*About this task*: What follows is a set of records; restate each one word for word and drop the pictures.

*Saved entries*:
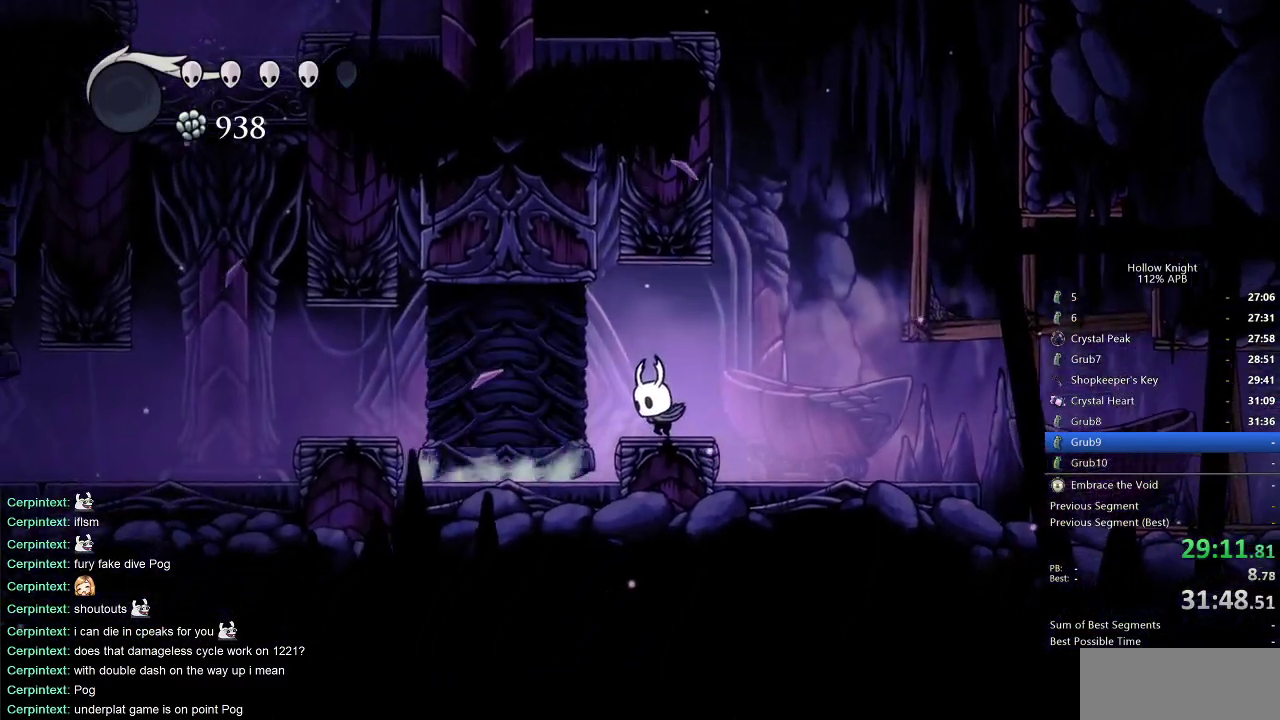
{"keys": ["dash", "left"], "events": [[67, "left", "down"], [167, "left", "up"], [500, "dash", "down"], [500, "left", "down"]]}
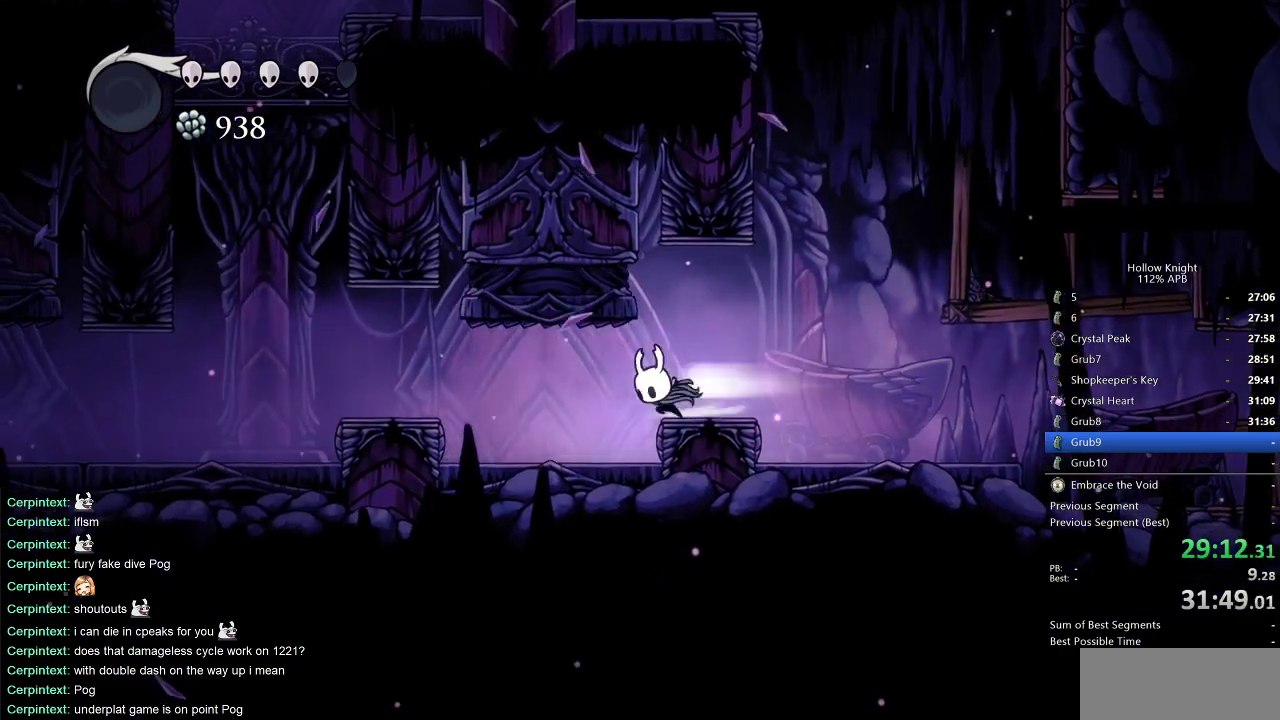
{"keys": ["left"], "events": [[133, "dash", "up"]]}
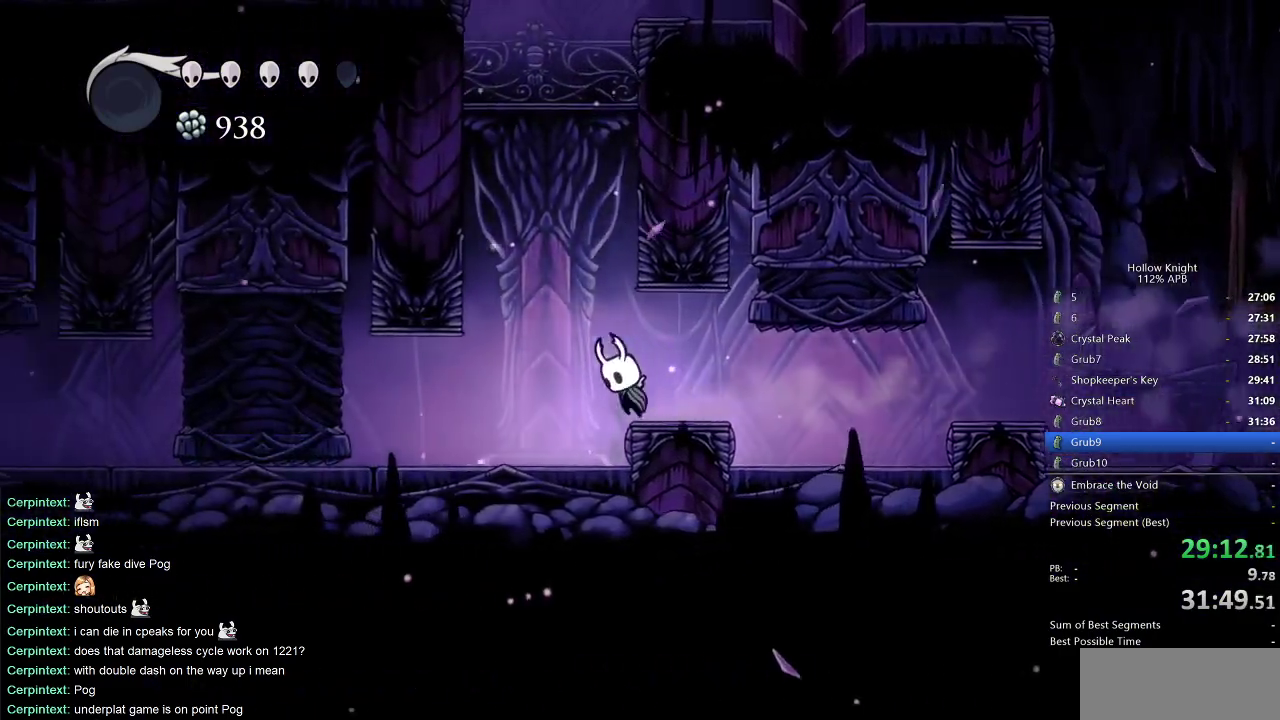
{"keys": ["jump", "right"], "events": [[17, "jump", "down"], [150, "left", "up"], [150, "right", "down"], [283, "jump", "up"], [383, "jump", "down"]]}
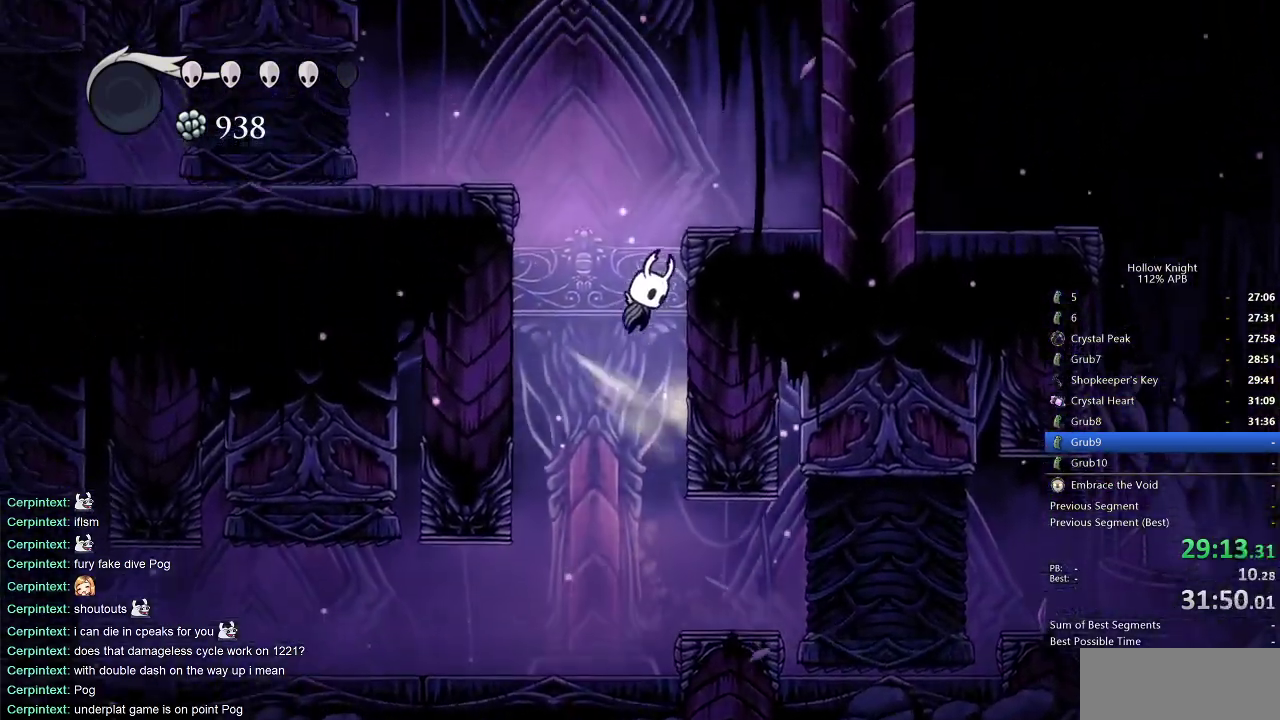
{"keys": ["left"], "events": [[117, "jump", "up"], [167, "jump", "down"], [167, "left", "down"], [267, "right", "up"], [450, "jump", "up"]]}
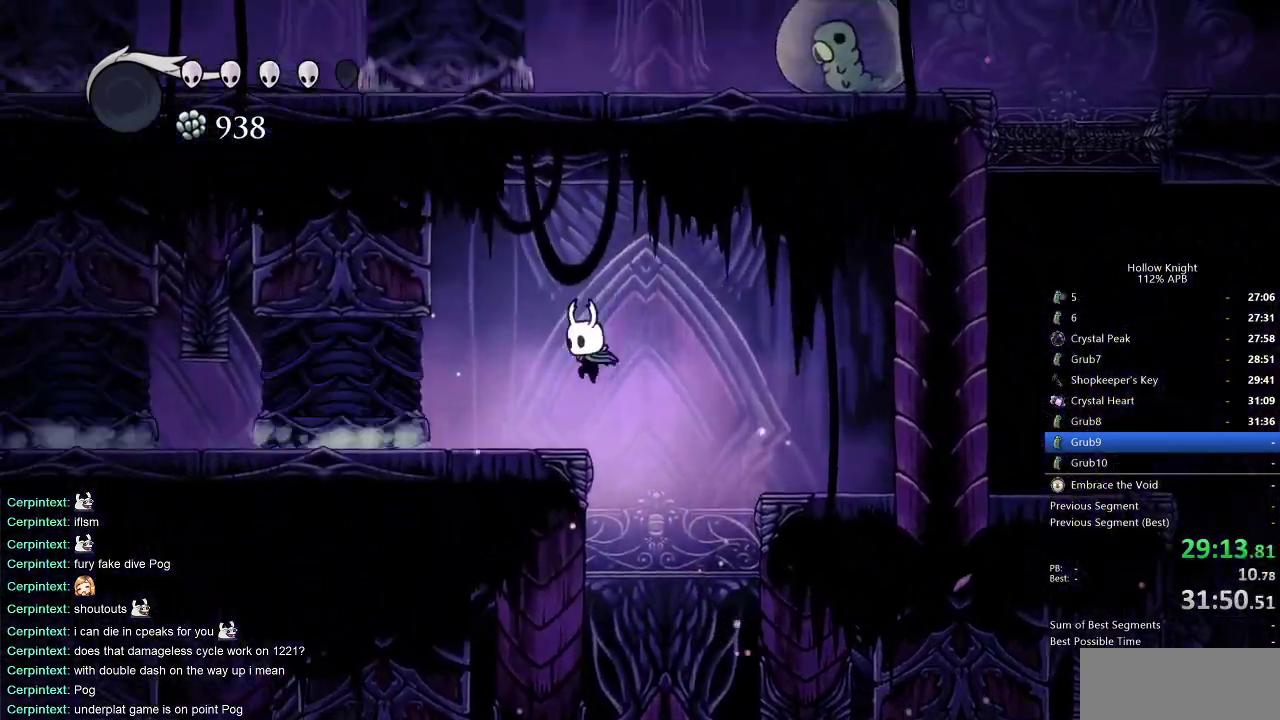
{"keys": [], "events": [[317, "left", "up"]]}
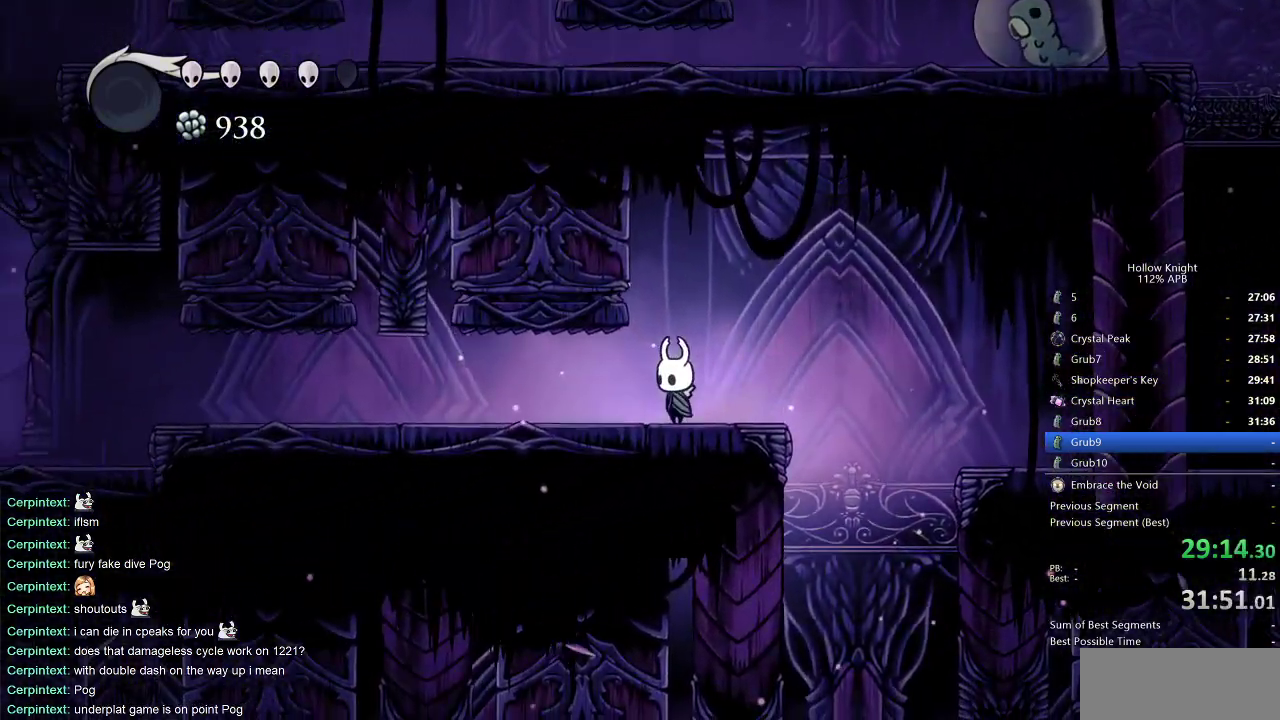
{"keys": ["dash", "left"], "events": [[383, "left", "down"], [433, "dash", "down"]]}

*Solution for this task*:
{"keys": ["dash", "left"], "events": [[67, "left", "down"], [167, "left", "up"], [500, "dash", "down"], [500, "left", "down"]]}
{"keys": ["left"], "events": [[133, "dash", "up"]]}
{"keys": ["jump", "right"], "events": [[17, "jump", "down"], [150, "left", "up"], [150, "right", "down"], [283, "jump", "up"], [383, "jump", "down"]]}
{"keys": ["left"], "events": [[117, "jump", "up"], [167, "jump", "down"], [167, "left", "down"], [267, "right", "up"], [450, "jump", "up"]]}
{"keys": [], "events": [[317, "left", "up"]]}
{"keys": ["dash", "left"], "events": [[383, "left", "down"], [433, "dash", "down"]]}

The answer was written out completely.